_WHAT THE EXERCISE ASKS_
Write out the text of every item below line for line, leaving the pictures out of your answer.

┌─ LISTED RECORDS

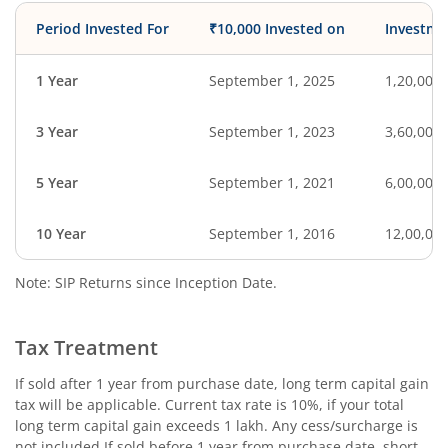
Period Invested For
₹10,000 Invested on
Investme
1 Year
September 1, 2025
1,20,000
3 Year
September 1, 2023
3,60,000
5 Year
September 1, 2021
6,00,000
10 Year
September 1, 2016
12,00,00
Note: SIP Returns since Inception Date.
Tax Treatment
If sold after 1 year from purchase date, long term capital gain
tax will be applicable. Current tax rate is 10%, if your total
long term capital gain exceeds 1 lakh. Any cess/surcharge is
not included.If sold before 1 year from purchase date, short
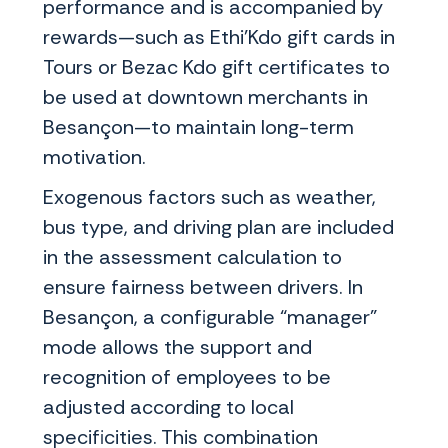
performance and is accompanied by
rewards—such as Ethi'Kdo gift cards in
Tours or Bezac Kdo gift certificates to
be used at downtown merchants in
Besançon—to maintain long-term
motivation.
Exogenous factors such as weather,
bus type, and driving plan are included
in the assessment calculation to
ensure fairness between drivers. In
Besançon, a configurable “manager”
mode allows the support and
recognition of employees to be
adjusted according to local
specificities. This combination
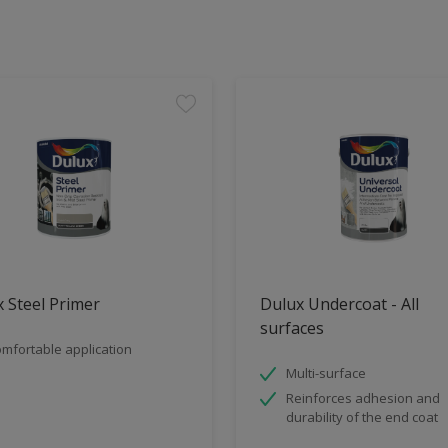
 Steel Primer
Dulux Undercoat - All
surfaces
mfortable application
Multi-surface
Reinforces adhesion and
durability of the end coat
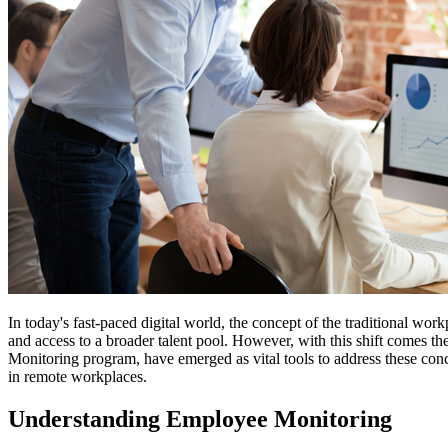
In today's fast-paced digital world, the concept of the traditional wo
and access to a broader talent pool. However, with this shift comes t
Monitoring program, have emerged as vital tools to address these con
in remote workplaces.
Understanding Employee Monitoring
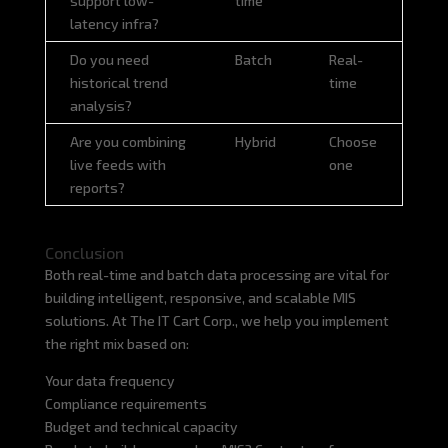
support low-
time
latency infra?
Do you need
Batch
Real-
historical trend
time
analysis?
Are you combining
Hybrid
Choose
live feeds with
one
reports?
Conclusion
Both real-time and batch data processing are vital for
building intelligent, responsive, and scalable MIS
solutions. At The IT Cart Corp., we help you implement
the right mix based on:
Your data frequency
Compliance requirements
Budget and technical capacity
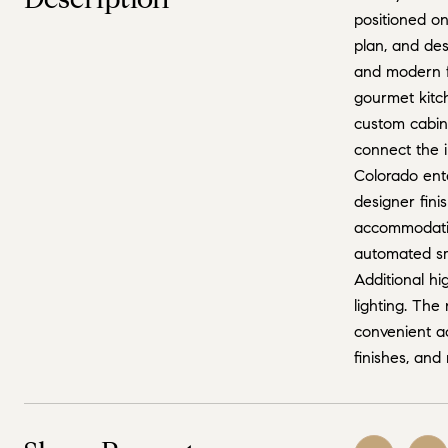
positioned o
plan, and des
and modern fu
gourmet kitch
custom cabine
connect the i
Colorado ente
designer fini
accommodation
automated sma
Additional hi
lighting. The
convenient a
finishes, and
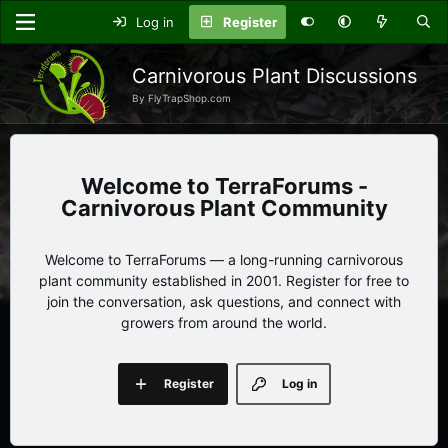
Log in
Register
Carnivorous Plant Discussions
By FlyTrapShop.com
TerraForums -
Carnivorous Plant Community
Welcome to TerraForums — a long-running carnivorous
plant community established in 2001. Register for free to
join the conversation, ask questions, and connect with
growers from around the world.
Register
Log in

└─

_RESULT OF THIS TASK_
Period Invested For
₹10,000 Invested on
Investme
1 Year
September 1, 2025
1,20,000
3 Year
September 1, 2023
3,60,000
5 Year
September 1, 2021
6,00,000
10 Year
September 1, 2016
12,00,00
Note: SIP Returns since Inception Date.
Tax Treatment
If sold after 1 year from purchase date, long term capital gain
tax will be applicable. Current tax rate is 10%, if your total
long term capital gain exceeds 1 lakh. Any cess/surcharge is
not included.If sold before 1 year from purchase date, short
performance and is accompanied by
rewards—such as Ethi'Kdo gift cards in
Tours or Bezac Kdo gift certificates to
be used at downtown merchants in
Besançon—to maintain long-term
motivation.
Exogenous factors such as weather,
bus type, and driving plan are included
in the assessment calculation to
ensure fairness between drivers. In
Besançon, a configurable “manager”
mode allows the support and
recognition of employees to be
adjusted according to local
specificities. This combination
 Steel Primer
Dulux Undercoat - All
surfaces
mfortable application
Multi-surface
Reinforces adhesion and
durability of the end coat
In today's fast-paced digital world, the concept of the traditional wo
and access to a broader talent pool. However, with this shift comes t
Monitoring program, have emerged as vital tools to address these con
in remote workplaces.
Understanding Employee Monitoring
support low-
time
latency infra?
Do you need
Batch
Real-
historical trend
time
analysis?
Are you combining
Hybrid
Choose
live feeds with
one
reports?
Conclusion
Both real-time and batch data processing are vital for
building intelligent, responsive, and scalable MIS
solutions. At The IT Cart Corp., we help you implement
the right mix based on:
Your data frequency
Compliance requirements
Budget and technical capacity
positioned o
plan, and des
and modern fu
gourmet kitch
custom cabine
connect the i
Colorado ente
designer fini
accommodation
automated sma
Additional hi
lighting. The
convenient a
finishes, and
Log in
Register
Carnivorous Plant Discussions
By FlyTrapShop.com
TerraForums -
Carnivorous Plant Community
Welcome to TerraForums — a long-running carnivorous
plant community established in 2001. Register for free to
join the conversation, ask questions, and connect with
growers from around the world.
Register
Log in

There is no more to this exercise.